Des représentants de l'Iowa et du Massachusetts ont présenté un projet de loi bipartisan visant à lutter contre la menace croissante des « deepfakes » à caractère sexuel sur les plateformes en ligne. Ce texte est porté par la représentante républicaine Ashley Hinson (Iowa) et le représentant démocrate Jake Auchincloss (Massachusetts). Il vise à responsabiliser les géants du numérique qui ne suppriment pas ces contenus préjudiciables.
Le projet de loi, intitulé « Loi sur la protection de la vie privée intime », vise à modifier l’article 230 de la loi sur la décence des communications de 1996, qui protège actuellement les plateformes en ligne de toute responsabilité juridique concernant les contenus générés par les utilisateurs. S’il est adopté, Facebook, X (anciennement Twitter) et YouTube pourraient perdre leur immunité s’ils ne prennent pas de mesures contre la diffusion de contenus pornographiques truqués (deepfakes) sur leurs sites.
Un nouveau projet de loi exige que les plateformes technologiques s'attaquent au problème des deepfakes
Cette législation vise à lutter contre l'utilisation abusive croissante de la technologie deepfake, basée sur l'intelligence artificielle, qui crée des images et des vidéos réalistes mais falsifiées. Ces deepfakes montrent souvent des personnes dans des situations compromettantes ou sexuelles en fusionnant les visages des victimes avec des corps dans des vidéos pornographiques. Le FBI a constaté une augmentation des tentatives d'extorsion sexuelle par deepfake, où les victimes sont contraintes de payer une rançon pour empêcher la diffusion d'images explicites.
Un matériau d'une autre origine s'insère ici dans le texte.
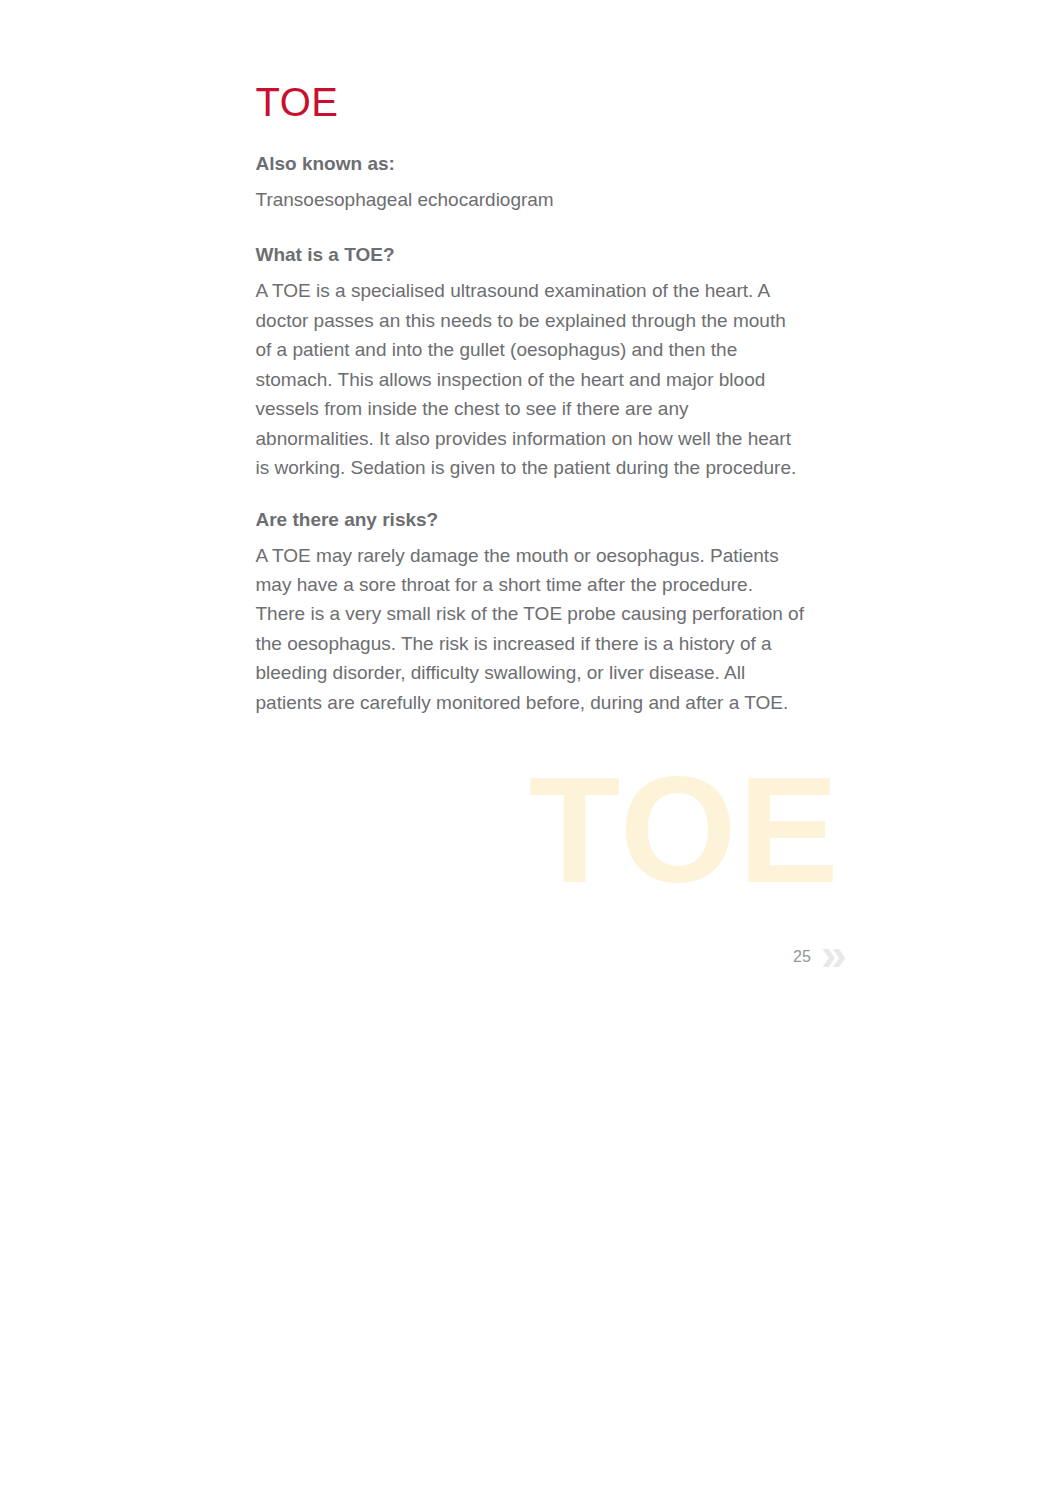TOE
TOE
Also known as:
Transoesophageal echocardiogram
What is a TOE?
A TOE is a specialised ultrasound examination of the heart. A doctor passes an this needs to be explained through the mouth of a patient and into the gullet (oesophagus) and then the stomach. This allows inspection of the heart and major blood vessels from inside the chest to see if there are any abnormalities. It also provides information on how well the heart is working. Sedation is given to the patient during the procedure.
Are there any risks?
A TOE may rarely damage the mouth or oesophagus. Patients may have a sore throat for a short time after the procedure. There is a very small risk of the TOE probe causing perforation of the oesophagus. The risk is increased if there is a history of a bleeding disorder, difficulty swallowing, or liver disease. All patients are carefully monitored before, during and after a TOE.
25 »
En vertu de ce projet de loi, les plateformes technologiques doivent créer un « processus raisonnable » pour prévenir les violations de la vie privée, ce qui comprend des moyens clairs et faciles de signaler, d'enquêter et de supprimer les contenus préjudiciables dans un délai de 24 heures, ainsi que l'enregistrement des données afin que les victimes puissent disposer de preuves en vue de poursuites judiciaires.
Les législateurs des États et du gouvernement fédéral prennent des mesures contre les deepfakes
L'Iowa a déjà pris des mesures au niveau de l'État pour lutter contre ce problème. Plus tôt cette année, les législateurs de l'État ont adopté des lois interdisant la diffusion d'images pornographiques modifiées numériquement, passibles de peines allant jusqu'à deux ans d'emprisonnement et d'amendes. Les personnes âgées de plus de dix-huit ans reconnues coupables seront tenues de s'inscrire au registre des délinquants sexuels.
Au niveau fédéral, une loi récemment adoptée permet aux victimes de poursuivre en justice les créateurs, les diffuseurs et les destinataires de deepfakes à caractère sexuel non consentis. D'autres projets de loi, visant à protéger les mineurs des activités dangereuses en ligne, obligent les entreprises de médias sociaux à proposer des options permettant de limiter la communication entre les enfants et de désactiver les fonctionnalités autorisant une utilisation prolongée.
Bien que des pressions s'exercent en faveur d'une réglementation plus stricte, les mesures proposées soulèvent des inquiétudes quant au respect du Premier Amendement. Des organisations de défense des droits civiques, comme l'Union américaine pour les libertés civiles (ACLU), affirment que la loi KOSA pourrait limiter l'accès des mineurs à des ressources importantes ou restreindre leur liberté d'expression. L'ACLU met en garde contre le risque que ce projet de loi n'entrave également la capacité des adultes à s'exprimer librement en ligne ou à accéder à des points de vue divers.
En réponse, Hinson a souligné que son projet de loi vise à trouver un équilibre entre la protection des individus contre les deepfakes et la préservation des droits garantis par le Premier Amendement. Elle s'est dite disposée à collaborer avec les législateurs afin de s'assurer que la législation ne porte pas atteinte à la liberté d'expression, mais qu'elle s'attaque efficacement au problème.